Emission emblématique de Canal + et de son «esprit», les Guignols de l'info n'auraient probablement pas eu autant de succès sans leur personnage de Jacques Chirac. La marionnette est créée dès le lancement de l'émission, en 1988, et elle n'a cessé d'y être omniprésente, y compris après 2007, alors que celui s'était retiré de la vie publique. Décrit comme un (très) bon vivant, blagueur, verbe léger, amateur de foot, gentil truand et buveur de bière, Chirac collectionne les punchlines et les sketchs hilarants, comme ceux où il est grimé en «Super-Menteur» (époque de la campagne présidentielle de 2002, malheureusement introuvables en ligne) ou ses très nombreuses associations avec sa femme Bernadette, qu'il appelle «maman». En fait, Jacques Chirac incarne les Guignols, à égalité avec l'autre incontournable Patrick Poivre d'Arvor, qu'il appelle toujours d'un tonitruant «D'Arvor». Florilège (pas du tout exhaustif).
Chirac et Balladur
C'est le moment fondateur, celui où Chirac devient le roi des Guignols. La campagne présidentielle de 1995 voit la droite se déchirer entre Jacques Chirac et Edouard Balladur, alors Premier ministre. Longtemps, ce dernier part favori pour remporter l'élection, mais Chirac, donné pour mort en janvier, finit par être élu à l'Elysée en mai. Aux Guignols, Balladur est dépeint en aristocrate coincé, surnommé «couille molle» par un Chirac virevoltant («Mangez des pommes») - au point que l'on accusera l'émission d'avoir largement contribué au capital sympathie du Corrézien, accusation répétée en 2002. Grand classique de l'époque : Jacques Chirac et Philippe Seguin transformés en flingueurs de Pulp Fiction qui règlent leurs comptes aux pro-Balladur Nicolas Sarkozy, François Léotard et Gérard Longuet. Puis viennent l'élection et son entrée à l'Elysée. «Putain, deux ans», le slogan lancé en 1993 devient «putain, sept ans». Surtout, la marionnette savoure sa victoire sur Balladur : «J'ai niqué couille molle !»
Chirac et Sarkozy
A partir de 2002 et du deuxième mandat de Jacques Chirac, c'est la figure de Nicolas Sarkozy qui émerge comme principal «meilleur ennemi» de la marionnette star. Une relation en fait plus ancienne, puisque Sarkozy était présenté dès 1995 par les Guignols comme le bras droit de Balladur qui avait trahi Chirac. Déjà, à l'époque, des sketchs mettent en scène celui qui n'est que le maire de Neuilly cherchant à se rabibocher…

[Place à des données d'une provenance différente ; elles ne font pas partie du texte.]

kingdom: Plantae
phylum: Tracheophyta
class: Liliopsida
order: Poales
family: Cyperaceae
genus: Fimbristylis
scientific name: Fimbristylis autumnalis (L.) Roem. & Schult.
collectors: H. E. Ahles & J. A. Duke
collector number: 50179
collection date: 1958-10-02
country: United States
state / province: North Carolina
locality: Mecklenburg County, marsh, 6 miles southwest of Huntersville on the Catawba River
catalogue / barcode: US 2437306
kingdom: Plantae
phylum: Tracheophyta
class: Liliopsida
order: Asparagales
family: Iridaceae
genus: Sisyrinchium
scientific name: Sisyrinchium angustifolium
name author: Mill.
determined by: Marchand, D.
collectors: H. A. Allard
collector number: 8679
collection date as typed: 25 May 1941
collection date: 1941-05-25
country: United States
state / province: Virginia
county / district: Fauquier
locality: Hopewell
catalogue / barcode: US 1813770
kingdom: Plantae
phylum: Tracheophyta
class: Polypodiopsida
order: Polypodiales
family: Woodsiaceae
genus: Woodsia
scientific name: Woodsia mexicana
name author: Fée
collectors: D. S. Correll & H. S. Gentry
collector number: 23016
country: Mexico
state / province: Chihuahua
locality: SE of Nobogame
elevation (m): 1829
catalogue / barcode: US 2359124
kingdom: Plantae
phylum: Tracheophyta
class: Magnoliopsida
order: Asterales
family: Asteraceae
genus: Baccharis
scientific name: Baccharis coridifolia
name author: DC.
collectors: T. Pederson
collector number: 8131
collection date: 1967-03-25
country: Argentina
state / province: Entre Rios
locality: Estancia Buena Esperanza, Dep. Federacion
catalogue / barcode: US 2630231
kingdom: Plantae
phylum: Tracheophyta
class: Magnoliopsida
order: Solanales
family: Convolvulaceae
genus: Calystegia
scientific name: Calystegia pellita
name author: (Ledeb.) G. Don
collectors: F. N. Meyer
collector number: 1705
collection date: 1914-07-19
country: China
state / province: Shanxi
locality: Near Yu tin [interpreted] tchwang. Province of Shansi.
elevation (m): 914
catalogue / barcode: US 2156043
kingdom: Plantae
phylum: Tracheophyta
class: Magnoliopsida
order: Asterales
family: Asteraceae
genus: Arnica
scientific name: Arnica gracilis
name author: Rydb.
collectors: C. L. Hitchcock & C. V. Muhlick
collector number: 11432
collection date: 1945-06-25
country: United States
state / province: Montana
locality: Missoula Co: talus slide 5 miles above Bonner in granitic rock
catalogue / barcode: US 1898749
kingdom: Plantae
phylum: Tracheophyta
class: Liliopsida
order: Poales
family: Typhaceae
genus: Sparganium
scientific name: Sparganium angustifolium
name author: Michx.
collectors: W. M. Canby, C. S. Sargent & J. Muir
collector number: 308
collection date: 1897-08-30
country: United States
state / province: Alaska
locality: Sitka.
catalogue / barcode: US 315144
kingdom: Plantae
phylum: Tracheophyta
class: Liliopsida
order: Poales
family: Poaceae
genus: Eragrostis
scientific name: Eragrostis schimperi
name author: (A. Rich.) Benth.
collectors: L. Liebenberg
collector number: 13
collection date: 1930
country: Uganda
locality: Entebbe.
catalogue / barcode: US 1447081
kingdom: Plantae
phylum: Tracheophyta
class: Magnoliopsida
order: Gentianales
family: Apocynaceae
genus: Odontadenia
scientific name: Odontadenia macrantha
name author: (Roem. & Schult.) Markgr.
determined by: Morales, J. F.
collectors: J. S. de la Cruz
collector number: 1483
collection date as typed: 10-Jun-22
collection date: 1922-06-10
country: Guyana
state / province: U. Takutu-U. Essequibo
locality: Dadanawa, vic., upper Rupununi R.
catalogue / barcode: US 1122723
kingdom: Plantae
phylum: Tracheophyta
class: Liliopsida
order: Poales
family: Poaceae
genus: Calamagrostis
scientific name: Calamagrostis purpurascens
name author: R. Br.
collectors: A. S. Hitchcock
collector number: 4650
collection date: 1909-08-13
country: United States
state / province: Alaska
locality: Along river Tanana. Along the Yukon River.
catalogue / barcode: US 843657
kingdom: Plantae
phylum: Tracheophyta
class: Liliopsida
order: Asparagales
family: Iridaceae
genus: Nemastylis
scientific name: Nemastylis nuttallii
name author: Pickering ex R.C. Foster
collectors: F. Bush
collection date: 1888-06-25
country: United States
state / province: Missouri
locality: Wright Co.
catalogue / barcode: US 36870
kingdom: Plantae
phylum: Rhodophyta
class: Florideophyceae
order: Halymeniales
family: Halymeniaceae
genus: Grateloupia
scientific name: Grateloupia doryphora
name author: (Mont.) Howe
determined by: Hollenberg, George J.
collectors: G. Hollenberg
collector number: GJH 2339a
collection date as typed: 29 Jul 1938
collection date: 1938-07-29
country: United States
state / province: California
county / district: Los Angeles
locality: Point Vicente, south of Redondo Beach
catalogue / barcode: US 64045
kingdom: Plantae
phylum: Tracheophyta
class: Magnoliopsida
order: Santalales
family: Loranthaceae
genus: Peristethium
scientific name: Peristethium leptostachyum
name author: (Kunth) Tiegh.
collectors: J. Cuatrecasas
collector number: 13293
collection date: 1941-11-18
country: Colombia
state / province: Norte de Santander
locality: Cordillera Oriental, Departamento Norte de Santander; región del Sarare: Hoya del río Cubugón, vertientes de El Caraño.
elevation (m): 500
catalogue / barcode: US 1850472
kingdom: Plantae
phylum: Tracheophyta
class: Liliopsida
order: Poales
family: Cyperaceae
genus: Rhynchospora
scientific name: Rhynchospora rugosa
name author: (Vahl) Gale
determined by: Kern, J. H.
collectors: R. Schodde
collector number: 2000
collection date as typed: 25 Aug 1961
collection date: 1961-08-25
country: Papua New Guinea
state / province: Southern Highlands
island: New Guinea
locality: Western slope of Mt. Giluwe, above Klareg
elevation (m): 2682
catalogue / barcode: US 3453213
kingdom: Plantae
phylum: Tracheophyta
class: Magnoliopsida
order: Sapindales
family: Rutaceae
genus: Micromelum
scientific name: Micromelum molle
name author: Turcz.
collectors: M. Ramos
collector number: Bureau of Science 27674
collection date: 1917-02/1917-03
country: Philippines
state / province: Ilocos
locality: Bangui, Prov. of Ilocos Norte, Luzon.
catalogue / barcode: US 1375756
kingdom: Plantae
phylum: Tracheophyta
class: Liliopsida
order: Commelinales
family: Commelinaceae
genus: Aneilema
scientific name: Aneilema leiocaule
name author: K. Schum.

Les Guignols vont souvent jouer sur la filliation Balladur-Sarkozy, comme dans le célèbre sketch «Gangs of RPR», parodie du film Gangs of New York, où le premier veut venger le second, qu'il a vu tué par Chirac lorsqu'il était enfant.
«Petite couille nerveuse», «petite crotte», «le nabot»… Chirac président assiste impuissant à l'ascension de Sarkozy, mais sa marionnette ne se prive pas de l'affubler des surnoms les plus ridicules, comme lorsqu'il lui apporte son soutien pour la présidence de l'UMP en 2004.
Chirac président
Durant les douze années de présidence de Jacques Chirac, il ne se passe sans doute pas un jour sans qu'il n'apparaisse aux Guignols. Tout est prétexte à sortir sa marionnette, placée parfois dans des situations absurdes, comme lorsqu'il déconne au téléphone avec ses potes George W. Bush et Boris Eltsine à coups de «wazzzaaaaaa»…
Le côté démagogue-vendeur de tapis de Chirac est aussi régulièrement moqué, comme lorsqu'il se met à parler créole au retour d'un voyage aux Antilles et prétend qu'il s'agit de sa langue natale : «Jusqu'à l'âge de 15 ans, j'étais noir.»
Chirac et le lol
Avant Internet, le LOL existait déjà et la marionnette de Chirac aux Guignols en était l'un de ses meilleurs ambassadeurs. En 2001, la chanson Gomez et Tavarès (avec notamment Dadoo), qui parle de deux flics ripoux, cartonne à la radio. Les Guignols la parodient en «Chirac et Bernadette», mouillés jusqu'au cou dans les affaires mais jamais inquiétés. Parfait.
D’ailleurs, pour symboliser son habileté à échapper aux différentes affaires qui l’entourent, les auteurs de l’émission vont jusqu’à inventer un jeu : le «chat-bite», qui devient «chat-minou» avec Elisabeth Guigou.
Enfin, le Chirac de latex a aussi ses marottes, notamment la technologie, les auteurs reprenant à de nombreuses reprises la bourde du Président qui transforma la souris d’ordinateur en «mulot».